:: DOCUMENT PASSAGE
Doubtless the south east Asian market is much more important to Piaggio than the UK scooter scene, but when the lights go green in London I want to be a speck on the horizon and not keeping pace with Boris Johnson as he lumbers his bulk from the lights.
The Medley's great party trick is its 'start stop' technology (I can only assume 'stop start' had already been taken.) Once the engine is up to temperature it automatically cuts out a few seconds after stopping. I'm suspicious of witchcraft in all its forms, but this really works. I tried catching the sleeping scooter off-guard but the response is instant; it wakes, fires and accelerates without any lag.
The 16-inch front wheel rides over potholes that would unseat a Vespa rider and it tackles speed bumps, cobbles and other menaces on the urban obstacle course with aplomb.
The two-channel ABS, from Bosch, is particularly good and the feedback through the brake levers is reassuring and firm. Some of the mountain roads were gravel strewn and approaching these tight corners without ABS would have been uncertain, particularly on downhill sections. I pushed hard with confidence and the ride was rewarding, even with a 12hp motor.
The liquid-cooled engine gets to 60mph progressively but it takes some patience to squeeze the top speed of around 65mph from the scooter. Personally, I'd have liked just a little more at the top for navigating lorries on dual-carriageways. If your commute includes faster roads then I'd consider leveling up to a 200cc machine. There are no plans to bring the Medley 150 to the UK, the 25cc increase equals a 20 per cent power hike and might just be the solution.
Practically speaking the Medley is up there with the best. The underseat storage accepted two full-face helmets without protest. The two lids I tested were identical Shoei NXRs – these are sports helmets with venting and (fortunately) it didn't crack the plastics when I clunked shut the saddle.
The Medley gets a USB charging point in the glove-box, a relief for smartphone neurotics. The accessories brochure is already bulging from windscreens (from £83), top boxes (from £95), antisocial sound systems (£322.49), and even a bike finder (£32.49) to help you locate your scooter when you're too rock and roll to remember where you parked it.
Style-wise the Medley succeeds rather than excels. The petal-shaped double spoke wheels are attractive and the bodywork and saddle are executive and neat, albeit slightly soulless. But let's not forget this is a utility scooter – it is the washing machine of the two-wheeled world and nobody buys a Whirlpool because of its artfully-sculpted, flowing lines.
::::
(STUDY QUESTIONS):
A) Translate this sentence from the scooter review into French: "The underseat storage accepted two full-face helmets without protest."
B) Reproduce the stretch of the scooter review from "The Medley's great" through "without any lag.".
:: DATA SUPPLIED
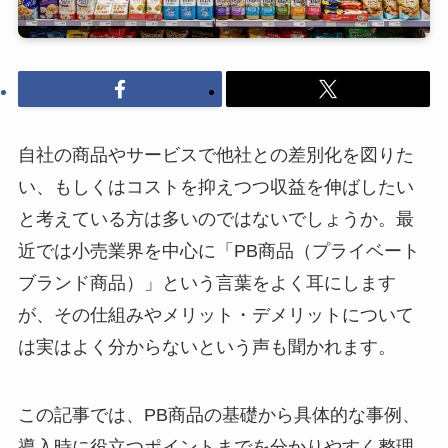
自社の商品やサービスで他社との差別化を図りた
い、もしくはコストを抑えつつ収益を伸ばしたい
と考えている方は多いのではないでしょうか。最
近では小売業界を中心に「PB商品（プライベート
ブランド商品）」という言葉をよく耳にします
が、その仕組みやメリット・デメリットについて
は実はよく分からないという声も聞かれます。
この記事では、PB商品の基礎から具体的な事例、
導入時に役立つポイントまでを分かりやすく整理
::::
(ANSWERS FOR THE TASKS):
A) Le coffre sous la selle a accueilli deux casques intégraux sans broncher.

B)
The Medley's great party trick is its 'start stop' technology (I can only assume 'stop start' had already been taken.) Once the engine is up to temperature it automatically cuts out a few seconds after stopping. I'm suspicious of witchcraft in all its forms, but this really works. I tried catching the sleeping scooter off-guard but the response is instant; it wakes, fires and accelerates without any lag.